More allergies prove it ain't easy bein' green

Tuesday, September 9, 2008

It's popular to blame global warming for everything that goes wrong in the environment today, from receding ice caps to hurricanes, but the latest is a little closer to home.

If you're like many of us, you may have noticed you're suffered from itchy eyes, runny nose and other symptoms of hay fever, perhaps more than you have in years past.

The American Academy of Allergy, Asthma & Immunology has jumped on the band wagon, saying it's linked climate change to "longer pollen seasons, greater exposure and increased disease burden for late summer weeds, such as ragweed."

As carbon dioxide in the atmosphere increases, the scientists say, pollen production increases 60 to 90 percent in some varieties of ragweed.

And not only is there more pollen -- which affects more than 50 million Americans who suffer from allergies to ragweed -- but it's more potent, according to a U.S.D.A. expert.

That means it's probably only going to get worse for more people.

What can we do?

For one, stay indoors from 5 to 10 a.m. -- not something anyone with a regular job can do, keep your windows closed, take a shower before bed to remove pollen from your hair and face and keep it off the sheets, and change clothes after you spend time outdoors.

But the pollen situation also creates a kind of Catch-22 -- to avoid it, you need to dry your clothes in a drier and not hang them on a line; and run your air conditioner more instead of attic fans, and avoid walking or bicycling to work.

So do we have to put up with allergies to do our bit for the environment?

To quote Kermit the Frog: It ain't easy bein' green.

'Filling Life With Love'

That's the theme of the 14th annual National Assisted Living Week, which began Sunday on Grandparents Day and runs through Saturday.

Special advertisements this week will spotlight the vital role assisted living plays in caring for our nation's seniors and individuals with disabilities.

Moments between caregivers and residents, their relatives and friends, as well as individuals from the community together create many special moments that enrich residents' lives and fill them with love.

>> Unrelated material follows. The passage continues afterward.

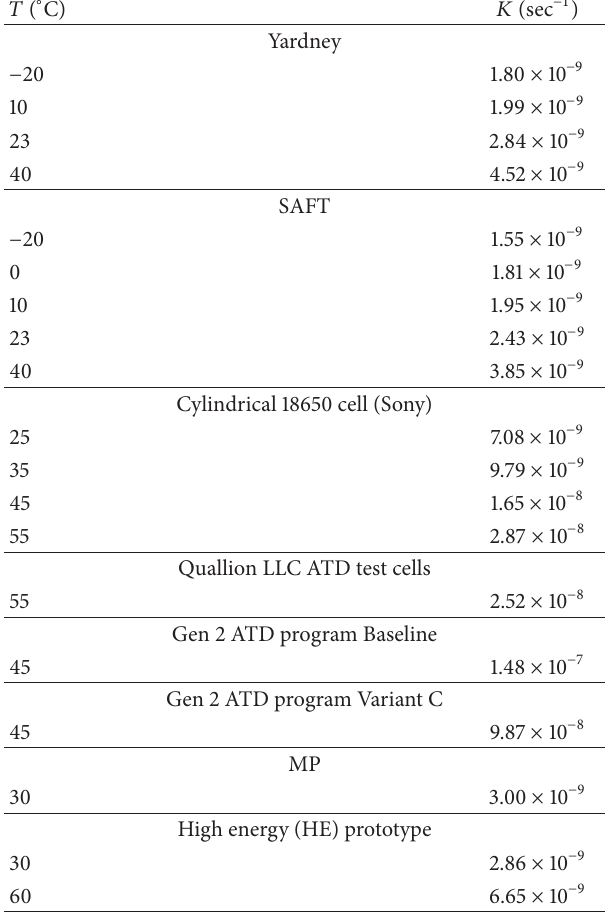
Table 3: Dependence of rate constants on temperature. Values of reaction rate constants for different cells.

Assisted living was founded on the principle of delivering care and services based on the individual resident's needs and desires. These services also enhance the resident's emotional, intellectual, physical, social and spiritual well-being so they can live as independently as possible with the highest quality of life.

If you are or know someone in assisted living, you know how much of a difference the dedicated staff of such a facility can make. Join us in saluting them this National Assisted Living Week.